Clustering problems often arise in fields like data mining and machine learning. Clustering usually refers to the task of partitioning a collection of objects into groups with similar elements, with respect to a similarity (or dissimilarity) measure. Among the clustering problems, k-means clustering in particular has received much attention from researchers. Despite the fact that k-means is a well studied problem, its status in the plane is still open. In particular, it is unknown whether it admits a PTAS in the plane. The best known approximation bound achievable in polynomial time is 9+epsilon.

In this paper, we consider the following variant of k-means. Given a set C of points in R^d and a real f > 0, find a finite set F of points in R^d that minimizes the quantity f*|F|+sum_{p in C} min_{q in F} {||p-q||}^2. For any fixed dimension d, we design a PTAS for this problem that is based on local search. We also give a "bi-criterion" local search algorithm for k-means which uses (1+epsilon)k centers and yields a solution whose cost is at most (1+epsilon) times the cost of an optimal k-means solution. The algorithm runs in polynomial time for any fixed dimension.

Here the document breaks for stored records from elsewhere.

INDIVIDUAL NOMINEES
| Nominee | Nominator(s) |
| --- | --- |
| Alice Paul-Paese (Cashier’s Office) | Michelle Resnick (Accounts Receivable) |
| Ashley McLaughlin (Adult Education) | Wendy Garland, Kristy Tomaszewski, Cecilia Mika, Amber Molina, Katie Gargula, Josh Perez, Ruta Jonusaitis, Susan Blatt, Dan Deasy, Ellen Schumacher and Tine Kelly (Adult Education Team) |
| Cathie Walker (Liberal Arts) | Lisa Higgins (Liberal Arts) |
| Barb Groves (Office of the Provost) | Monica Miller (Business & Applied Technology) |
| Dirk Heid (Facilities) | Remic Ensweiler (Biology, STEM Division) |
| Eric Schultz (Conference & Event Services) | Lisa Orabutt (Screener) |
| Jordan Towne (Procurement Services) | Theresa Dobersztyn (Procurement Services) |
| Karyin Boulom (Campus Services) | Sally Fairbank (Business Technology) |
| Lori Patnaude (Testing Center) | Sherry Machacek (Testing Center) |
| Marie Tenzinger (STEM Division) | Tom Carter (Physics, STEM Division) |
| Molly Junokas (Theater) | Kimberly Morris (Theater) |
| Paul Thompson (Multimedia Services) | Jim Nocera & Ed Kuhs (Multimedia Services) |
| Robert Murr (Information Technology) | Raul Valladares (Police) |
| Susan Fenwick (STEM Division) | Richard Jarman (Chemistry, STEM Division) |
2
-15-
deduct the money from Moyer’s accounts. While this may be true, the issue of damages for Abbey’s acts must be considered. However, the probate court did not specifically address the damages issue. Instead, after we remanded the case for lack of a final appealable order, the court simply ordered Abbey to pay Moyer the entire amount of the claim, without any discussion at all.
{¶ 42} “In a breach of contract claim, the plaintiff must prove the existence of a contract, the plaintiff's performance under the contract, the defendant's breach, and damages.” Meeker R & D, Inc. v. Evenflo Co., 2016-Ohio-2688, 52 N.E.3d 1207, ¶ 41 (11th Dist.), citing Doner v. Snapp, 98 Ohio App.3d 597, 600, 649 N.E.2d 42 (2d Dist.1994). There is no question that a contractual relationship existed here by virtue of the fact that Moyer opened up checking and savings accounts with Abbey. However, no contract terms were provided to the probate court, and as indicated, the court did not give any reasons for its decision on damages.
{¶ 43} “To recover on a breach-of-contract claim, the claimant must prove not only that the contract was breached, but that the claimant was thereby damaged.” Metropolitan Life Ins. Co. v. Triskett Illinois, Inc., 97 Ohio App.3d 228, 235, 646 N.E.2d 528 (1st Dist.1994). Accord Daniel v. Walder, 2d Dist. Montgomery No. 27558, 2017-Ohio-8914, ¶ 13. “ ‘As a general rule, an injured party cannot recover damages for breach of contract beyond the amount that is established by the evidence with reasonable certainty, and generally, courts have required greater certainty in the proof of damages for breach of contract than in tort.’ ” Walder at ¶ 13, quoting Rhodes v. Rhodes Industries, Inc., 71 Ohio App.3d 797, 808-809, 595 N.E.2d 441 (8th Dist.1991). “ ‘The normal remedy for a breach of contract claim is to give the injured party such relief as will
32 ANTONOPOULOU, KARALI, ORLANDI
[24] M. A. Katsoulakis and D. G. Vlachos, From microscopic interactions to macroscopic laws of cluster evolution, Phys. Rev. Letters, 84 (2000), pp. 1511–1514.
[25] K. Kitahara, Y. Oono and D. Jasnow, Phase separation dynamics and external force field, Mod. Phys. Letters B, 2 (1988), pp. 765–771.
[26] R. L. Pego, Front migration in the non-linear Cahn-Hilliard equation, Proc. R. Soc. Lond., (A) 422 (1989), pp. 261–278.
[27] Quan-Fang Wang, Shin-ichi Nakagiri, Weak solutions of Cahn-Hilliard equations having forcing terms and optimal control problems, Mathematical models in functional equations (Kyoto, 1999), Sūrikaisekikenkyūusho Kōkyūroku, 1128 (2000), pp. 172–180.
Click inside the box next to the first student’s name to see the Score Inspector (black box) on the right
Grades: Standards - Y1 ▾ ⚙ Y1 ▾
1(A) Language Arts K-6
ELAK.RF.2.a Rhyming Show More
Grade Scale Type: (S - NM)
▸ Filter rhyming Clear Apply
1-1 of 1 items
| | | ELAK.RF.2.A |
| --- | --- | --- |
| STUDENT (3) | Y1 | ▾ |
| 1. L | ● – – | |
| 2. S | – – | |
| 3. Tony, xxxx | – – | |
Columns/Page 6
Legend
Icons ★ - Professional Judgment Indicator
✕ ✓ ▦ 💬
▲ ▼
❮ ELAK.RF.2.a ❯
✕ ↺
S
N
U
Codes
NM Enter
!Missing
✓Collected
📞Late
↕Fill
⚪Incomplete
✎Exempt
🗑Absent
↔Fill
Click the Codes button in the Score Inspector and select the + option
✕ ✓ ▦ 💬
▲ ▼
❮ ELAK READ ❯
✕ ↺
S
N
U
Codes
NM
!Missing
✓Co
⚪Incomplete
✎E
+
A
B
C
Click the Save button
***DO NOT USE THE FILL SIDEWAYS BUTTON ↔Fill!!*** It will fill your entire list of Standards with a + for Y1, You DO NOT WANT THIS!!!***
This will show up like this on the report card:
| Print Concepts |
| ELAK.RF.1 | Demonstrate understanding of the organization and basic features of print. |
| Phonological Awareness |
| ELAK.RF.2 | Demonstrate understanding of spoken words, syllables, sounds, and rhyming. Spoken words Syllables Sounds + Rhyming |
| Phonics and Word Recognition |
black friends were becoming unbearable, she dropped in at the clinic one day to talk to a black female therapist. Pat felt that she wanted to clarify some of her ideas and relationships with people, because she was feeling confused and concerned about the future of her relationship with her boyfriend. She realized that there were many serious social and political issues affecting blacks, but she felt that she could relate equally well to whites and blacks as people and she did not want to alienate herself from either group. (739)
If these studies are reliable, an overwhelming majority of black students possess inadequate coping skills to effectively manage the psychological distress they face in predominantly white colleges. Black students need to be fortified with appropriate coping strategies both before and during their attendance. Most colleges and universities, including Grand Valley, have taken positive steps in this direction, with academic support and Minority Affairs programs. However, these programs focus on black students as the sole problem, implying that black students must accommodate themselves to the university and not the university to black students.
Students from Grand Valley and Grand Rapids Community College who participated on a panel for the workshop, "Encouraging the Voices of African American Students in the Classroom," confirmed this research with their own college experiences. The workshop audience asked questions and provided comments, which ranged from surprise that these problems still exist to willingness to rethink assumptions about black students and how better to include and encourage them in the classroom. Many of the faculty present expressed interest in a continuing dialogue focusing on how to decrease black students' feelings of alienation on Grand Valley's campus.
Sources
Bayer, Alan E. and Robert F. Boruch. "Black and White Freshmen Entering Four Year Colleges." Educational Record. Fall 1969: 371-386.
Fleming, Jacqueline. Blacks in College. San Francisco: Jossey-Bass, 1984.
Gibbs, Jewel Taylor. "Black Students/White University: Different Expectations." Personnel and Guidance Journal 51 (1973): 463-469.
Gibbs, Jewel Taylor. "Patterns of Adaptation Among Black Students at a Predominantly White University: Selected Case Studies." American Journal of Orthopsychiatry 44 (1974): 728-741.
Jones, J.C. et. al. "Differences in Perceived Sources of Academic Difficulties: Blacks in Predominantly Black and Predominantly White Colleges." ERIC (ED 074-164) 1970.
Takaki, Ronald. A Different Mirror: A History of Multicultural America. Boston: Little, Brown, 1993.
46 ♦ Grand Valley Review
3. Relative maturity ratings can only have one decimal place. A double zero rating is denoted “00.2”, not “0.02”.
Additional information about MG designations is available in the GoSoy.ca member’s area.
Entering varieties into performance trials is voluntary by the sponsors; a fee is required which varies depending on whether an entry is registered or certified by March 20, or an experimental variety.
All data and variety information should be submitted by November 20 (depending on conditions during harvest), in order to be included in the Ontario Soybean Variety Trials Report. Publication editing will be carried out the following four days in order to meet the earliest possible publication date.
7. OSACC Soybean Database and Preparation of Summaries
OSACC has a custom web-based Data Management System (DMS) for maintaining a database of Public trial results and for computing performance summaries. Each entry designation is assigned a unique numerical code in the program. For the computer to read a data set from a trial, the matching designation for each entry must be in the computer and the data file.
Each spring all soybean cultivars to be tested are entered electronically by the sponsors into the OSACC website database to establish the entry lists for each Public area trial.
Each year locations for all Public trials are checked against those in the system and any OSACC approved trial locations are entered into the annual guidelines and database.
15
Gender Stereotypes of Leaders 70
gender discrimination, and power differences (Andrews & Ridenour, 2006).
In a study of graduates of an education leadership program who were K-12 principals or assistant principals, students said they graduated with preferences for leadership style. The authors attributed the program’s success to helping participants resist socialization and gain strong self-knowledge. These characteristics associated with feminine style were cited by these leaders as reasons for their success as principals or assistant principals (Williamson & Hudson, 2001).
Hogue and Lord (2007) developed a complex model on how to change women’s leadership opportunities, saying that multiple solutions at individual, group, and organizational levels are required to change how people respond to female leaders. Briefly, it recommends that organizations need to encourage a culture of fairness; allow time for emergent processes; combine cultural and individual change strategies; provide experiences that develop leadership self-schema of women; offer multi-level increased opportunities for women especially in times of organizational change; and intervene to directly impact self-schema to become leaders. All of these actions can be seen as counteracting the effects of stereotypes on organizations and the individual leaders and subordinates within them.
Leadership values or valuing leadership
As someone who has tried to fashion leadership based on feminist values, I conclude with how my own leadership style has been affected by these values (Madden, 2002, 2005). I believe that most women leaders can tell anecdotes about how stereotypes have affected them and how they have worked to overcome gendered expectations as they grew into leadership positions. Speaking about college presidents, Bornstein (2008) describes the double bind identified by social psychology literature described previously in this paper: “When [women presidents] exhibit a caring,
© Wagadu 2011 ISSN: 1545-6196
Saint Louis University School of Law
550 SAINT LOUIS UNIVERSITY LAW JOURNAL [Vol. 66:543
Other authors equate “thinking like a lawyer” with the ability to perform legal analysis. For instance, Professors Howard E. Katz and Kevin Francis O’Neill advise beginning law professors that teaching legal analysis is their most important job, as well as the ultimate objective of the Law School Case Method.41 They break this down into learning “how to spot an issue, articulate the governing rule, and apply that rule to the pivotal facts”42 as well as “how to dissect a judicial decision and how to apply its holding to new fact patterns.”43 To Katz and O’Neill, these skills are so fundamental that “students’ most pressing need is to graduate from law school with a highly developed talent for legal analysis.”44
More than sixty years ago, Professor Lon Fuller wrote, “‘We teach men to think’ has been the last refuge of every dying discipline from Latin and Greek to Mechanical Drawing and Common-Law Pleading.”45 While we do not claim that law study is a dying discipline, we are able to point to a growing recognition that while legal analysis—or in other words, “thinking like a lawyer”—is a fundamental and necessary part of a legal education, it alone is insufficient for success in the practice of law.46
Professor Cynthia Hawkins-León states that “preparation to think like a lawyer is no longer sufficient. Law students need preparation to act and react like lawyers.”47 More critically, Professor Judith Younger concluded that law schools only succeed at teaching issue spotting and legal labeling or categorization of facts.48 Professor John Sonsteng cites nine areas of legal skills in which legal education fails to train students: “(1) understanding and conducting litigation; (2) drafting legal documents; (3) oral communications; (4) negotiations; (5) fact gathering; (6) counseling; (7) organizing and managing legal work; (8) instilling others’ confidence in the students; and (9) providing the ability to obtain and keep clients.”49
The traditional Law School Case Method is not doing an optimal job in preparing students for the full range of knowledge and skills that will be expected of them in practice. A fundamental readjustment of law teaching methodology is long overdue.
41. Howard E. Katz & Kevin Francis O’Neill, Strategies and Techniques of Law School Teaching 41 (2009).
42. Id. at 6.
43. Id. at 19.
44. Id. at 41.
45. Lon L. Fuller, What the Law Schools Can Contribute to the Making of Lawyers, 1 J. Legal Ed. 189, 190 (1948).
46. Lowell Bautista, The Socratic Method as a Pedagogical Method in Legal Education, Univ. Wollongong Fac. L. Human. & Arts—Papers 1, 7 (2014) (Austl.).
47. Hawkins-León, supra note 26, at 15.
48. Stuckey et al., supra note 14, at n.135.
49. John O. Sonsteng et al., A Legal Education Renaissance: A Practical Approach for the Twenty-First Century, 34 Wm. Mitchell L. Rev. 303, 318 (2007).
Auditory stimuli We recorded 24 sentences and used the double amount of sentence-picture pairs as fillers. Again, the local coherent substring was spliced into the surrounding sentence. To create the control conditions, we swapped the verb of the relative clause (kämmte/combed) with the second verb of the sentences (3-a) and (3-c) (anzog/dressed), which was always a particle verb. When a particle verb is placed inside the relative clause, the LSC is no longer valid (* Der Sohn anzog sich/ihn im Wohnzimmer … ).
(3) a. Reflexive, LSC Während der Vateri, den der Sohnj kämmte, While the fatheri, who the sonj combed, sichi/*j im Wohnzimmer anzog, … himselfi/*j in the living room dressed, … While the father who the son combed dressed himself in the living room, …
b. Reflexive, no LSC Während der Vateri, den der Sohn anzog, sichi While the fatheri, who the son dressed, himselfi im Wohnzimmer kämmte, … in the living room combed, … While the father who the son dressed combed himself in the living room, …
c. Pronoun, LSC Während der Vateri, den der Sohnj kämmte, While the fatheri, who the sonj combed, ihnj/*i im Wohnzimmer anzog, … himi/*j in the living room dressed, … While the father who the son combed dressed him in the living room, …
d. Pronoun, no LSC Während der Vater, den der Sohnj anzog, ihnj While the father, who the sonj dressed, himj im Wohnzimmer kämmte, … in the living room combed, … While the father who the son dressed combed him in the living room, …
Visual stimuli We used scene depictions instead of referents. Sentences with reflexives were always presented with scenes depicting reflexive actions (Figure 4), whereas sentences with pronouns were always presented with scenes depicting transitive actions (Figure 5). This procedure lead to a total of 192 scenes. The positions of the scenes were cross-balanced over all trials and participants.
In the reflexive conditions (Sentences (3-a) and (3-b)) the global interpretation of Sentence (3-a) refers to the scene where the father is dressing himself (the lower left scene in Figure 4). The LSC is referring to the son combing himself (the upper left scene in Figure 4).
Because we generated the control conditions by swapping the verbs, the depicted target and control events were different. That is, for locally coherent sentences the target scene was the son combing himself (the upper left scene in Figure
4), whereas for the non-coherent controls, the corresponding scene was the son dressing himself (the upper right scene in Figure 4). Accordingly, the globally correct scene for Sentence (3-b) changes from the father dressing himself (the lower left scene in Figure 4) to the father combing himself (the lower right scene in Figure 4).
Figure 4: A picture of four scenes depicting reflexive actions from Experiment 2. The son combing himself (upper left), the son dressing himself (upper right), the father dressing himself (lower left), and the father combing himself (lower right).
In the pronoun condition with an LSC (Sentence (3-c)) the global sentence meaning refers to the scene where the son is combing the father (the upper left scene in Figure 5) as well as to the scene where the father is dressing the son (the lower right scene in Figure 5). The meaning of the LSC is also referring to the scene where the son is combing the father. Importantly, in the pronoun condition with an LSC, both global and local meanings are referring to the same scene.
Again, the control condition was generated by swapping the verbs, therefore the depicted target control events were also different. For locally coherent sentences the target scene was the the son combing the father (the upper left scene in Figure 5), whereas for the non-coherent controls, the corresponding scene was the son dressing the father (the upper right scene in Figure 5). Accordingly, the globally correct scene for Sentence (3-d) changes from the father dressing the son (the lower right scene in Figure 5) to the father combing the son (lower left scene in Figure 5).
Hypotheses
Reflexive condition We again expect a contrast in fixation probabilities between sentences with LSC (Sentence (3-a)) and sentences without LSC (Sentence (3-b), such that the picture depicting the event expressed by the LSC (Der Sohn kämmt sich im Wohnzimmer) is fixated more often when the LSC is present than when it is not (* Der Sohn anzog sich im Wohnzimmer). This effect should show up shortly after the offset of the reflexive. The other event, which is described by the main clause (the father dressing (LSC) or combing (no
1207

The contribution of this paper is two-fold. On the one hand, we are able to handle the square of distances in an elegant manner, obtaining a near-optimal approximation bound. This leads us towards a better understanding of the k-means problem. On the other hand, our analysis of local search might also be useful for other geometric problems. This is important considering that little is known about the local search method for geometric approximation.